Metro

Self-defense story gives subway stabber freedom

A 19-year-old Brooklyn man — depicted as a crazed murderer after he fatally stabbed two rowdy riders on a downtown subway — is set to be freed after a grand jury heard his riveting account of self-defense yesterday.

Brenddy Garcia, who has been held since the bloody March incident aboard a 2 train, told the Manhattan grand jury that he carried a four-inch folding knife for his own security, attorney Lawrence Fredella said.

Garcia said he had been robbed and severely beaten in a subway in 2006 and then savagely attacked on a Bushwick street in 2007 in an incident that left him in a coma with 275 stitches.

The March 28 stabbings unfolded while he was heading home from a baby shower in The Bronx with a group of friends and was confronted by a group of about 10 thugs.

One tossed a bag of empty beer bottles at Garcia, who said he tried to defuse the situation.

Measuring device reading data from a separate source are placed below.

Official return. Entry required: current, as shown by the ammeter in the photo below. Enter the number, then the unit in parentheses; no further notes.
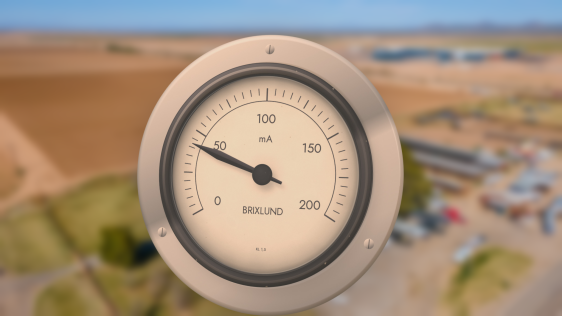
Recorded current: 42.5 (mA)
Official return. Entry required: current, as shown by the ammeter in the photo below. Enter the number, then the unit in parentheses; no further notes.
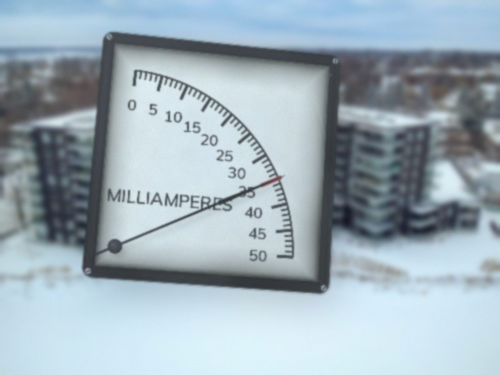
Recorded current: 35 (mA)
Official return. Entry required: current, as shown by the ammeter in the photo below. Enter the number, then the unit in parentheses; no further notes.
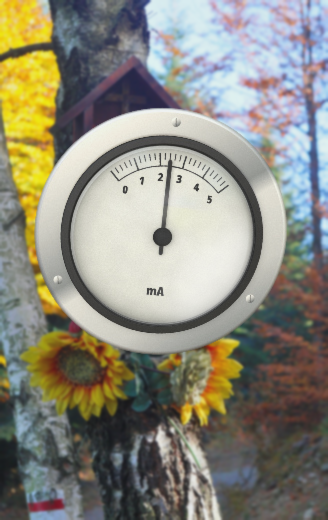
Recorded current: 2.4 (mA)
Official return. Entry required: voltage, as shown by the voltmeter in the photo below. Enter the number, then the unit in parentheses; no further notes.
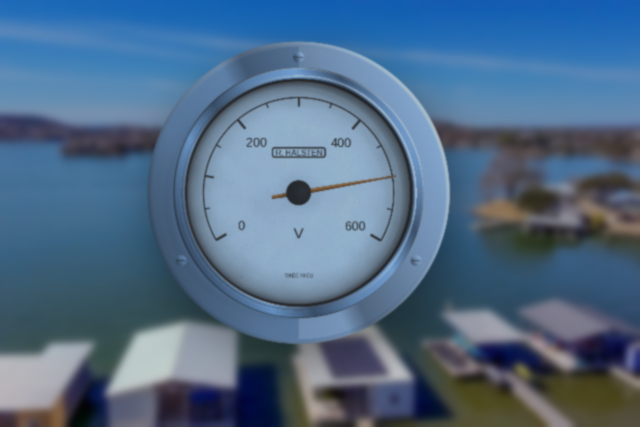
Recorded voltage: 500 (V)
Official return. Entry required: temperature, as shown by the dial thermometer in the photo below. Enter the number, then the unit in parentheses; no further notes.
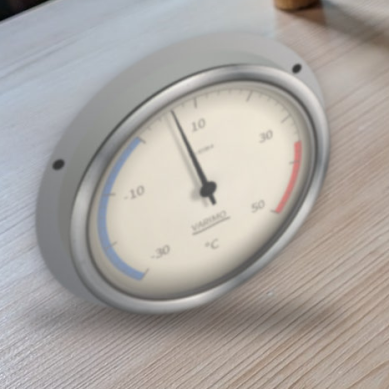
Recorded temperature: 6 (°C)
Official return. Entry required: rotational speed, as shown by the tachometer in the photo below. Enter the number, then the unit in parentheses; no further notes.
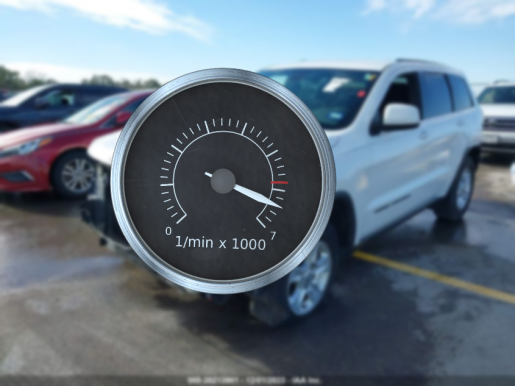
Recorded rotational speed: 6400 (rpm)
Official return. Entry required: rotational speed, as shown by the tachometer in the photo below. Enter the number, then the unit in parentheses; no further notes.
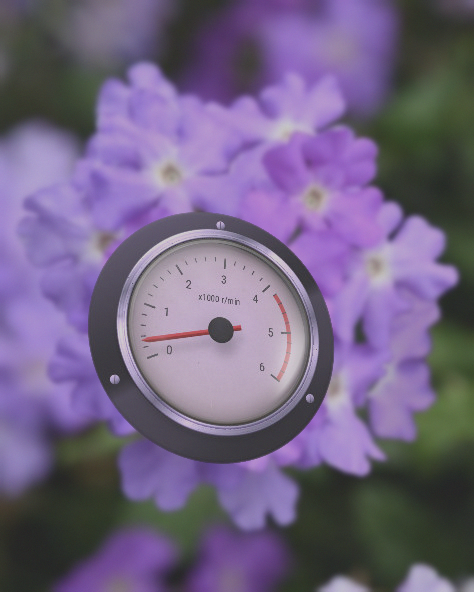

But Ricardo Williams, 24, became irate and tried to attack Garcia, the DA’s office said. Another member of the rowdy group smashed a beer bottle over Garcia’s head, and when his knees buckled, the gang jumped him.

With his clothing yanked over his head so he couldn’t see, Garcia pulled the knife out of his pocket and slashed blindly.

When the train pulled into the Christopher Street station, Garcia and his friends fled. Williams and his friend, Darnell Morel, 24, died of their wounds — and their friends told cops they were innocent victims of an out-of-control Garcia.